Studies who have been using the data (in any form) are required to include the following reference:

 author = {Moreno, Laura and Bavota, Gabriele and Haiduc, Sonia and Di Penta, Massimiliano and Oliveto, Rocco and Russo, Barbara and Marcus, Andrian},
 title = {Query-based Configuration of Text Retrieval Solutions for Software Engineering Tasks},
 booktitle = {Proceedings of the 2015 10th Joint Meeting on Foundations of Software Engineering},
 series = {ESEC/FSE 2015},
 year = {2015},
 isbn = {978-1-4503-3675-8},
 location = {Bergamo, Italy},
 pages = {567--578},
 numpages = {12},
 url = {},
 doi = {10.1145/2786805.2786859},
 acmid = {2786859},
 publisher = {ACM},
 address = {New York, NY, USA},
 keywords = {Configuration, Feature and Bug Localization, Text-Retrieval in Software Engineering},

About the Data

Paper Abstract

Text Retrieval (TR) approaches have been used to leverage the textual information contained in software artifacts to address a multitude of software engineering (SE) tasks.
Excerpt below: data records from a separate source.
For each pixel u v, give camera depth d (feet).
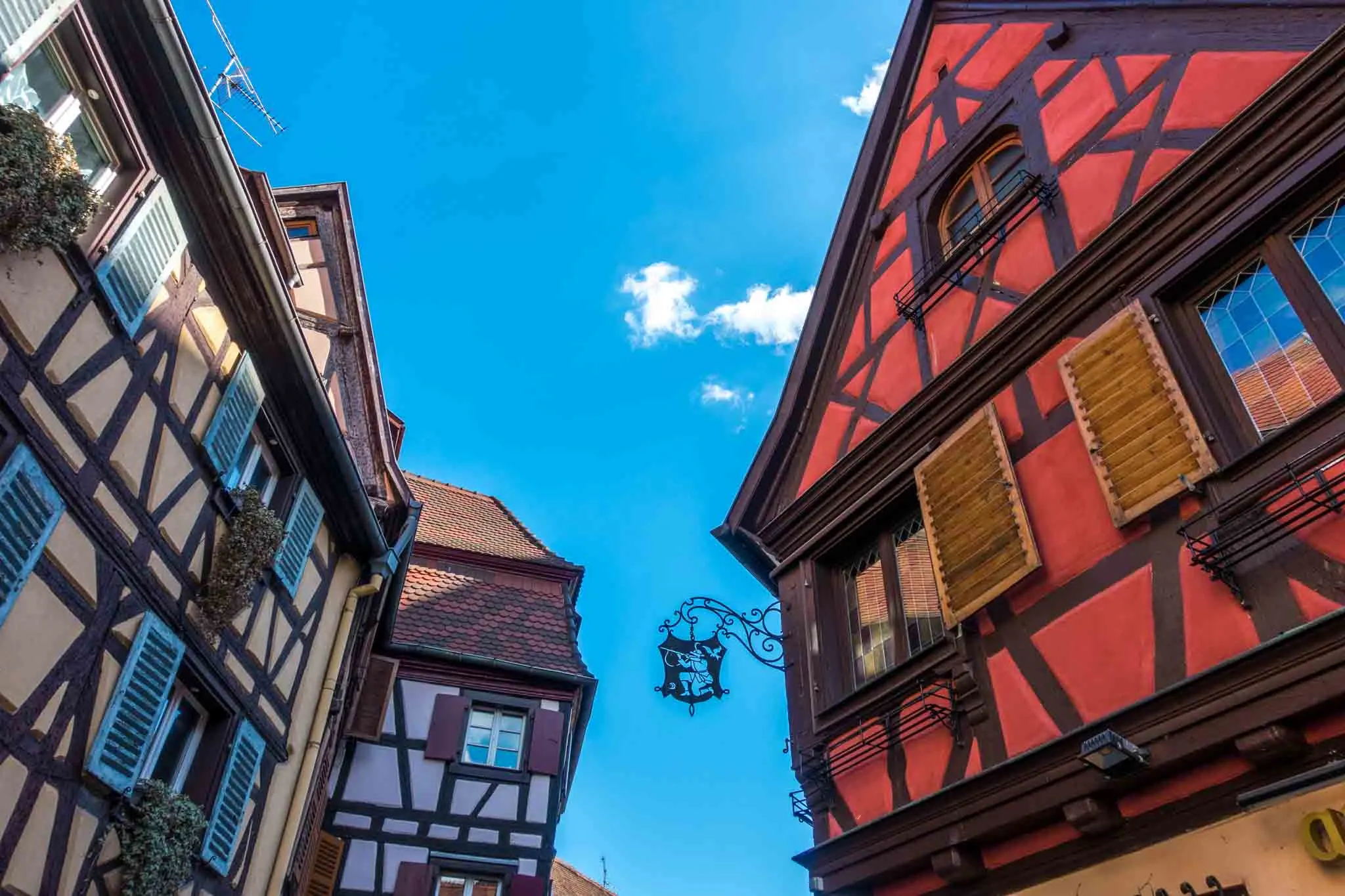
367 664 35.78
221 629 22.41
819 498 23.38
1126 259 17.43
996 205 22.57
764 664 21.80
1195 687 12.78
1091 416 16.44
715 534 26.32
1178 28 19.21
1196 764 12.91
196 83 20.29
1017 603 16.83
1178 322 16.30
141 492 19.80
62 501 17.24
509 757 38.81
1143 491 15.06
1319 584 12.40
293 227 33.94
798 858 18.98
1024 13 24.35
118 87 19.24
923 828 16.33
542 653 42.65
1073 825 13.85
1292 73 15.25
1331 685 11.39
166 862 19.66
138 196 19.74
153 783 20.08
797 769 20.67
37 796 16.48
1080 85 21.17
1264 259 15.44
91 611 18.13
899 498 20.90
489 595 45.80
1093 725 13.79
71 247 17.42
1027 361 18.83
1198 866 12.27
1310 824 11.09
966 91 25.31
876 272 25.72
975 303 21.49
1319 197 14.87
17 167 15.25
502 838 36.19
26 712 16.29
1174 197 16.76
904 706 18.03
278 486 27.35
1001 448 17.92
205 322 22.84
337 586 30.83
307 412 27.12
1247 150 15.87
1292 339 14.65
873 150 27.71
However, TR approaches need to be configured properly in order to lead to good results. Current approaches for automatic TR configuration in SE configure a single TR approach and then use it for all possible queries. In this paper, we show that such a configuration strategy leads to suboptimal results, and propose QUEST, the first approach bringing TR configuration selection to the query level. QUEST recommends the best TR configuration for a given query, based on a supervised learning approach that determines the TR configuration that performs the best for each query according to its properties. We evaluated QUEST in the context of feature and bug localization, using a data set with more than 1,000 queries. We found that QUEST is able to recommend one of the top three TR configurations for a query with a 69% accuracy, on average. We compared the results obtained with the configurations recommended by QUEST for every query with those obtained using a single TR configuration for all queries in a system and in the entire data set. We found that using QUEST we obtain better results than with any of the considered TR configurations.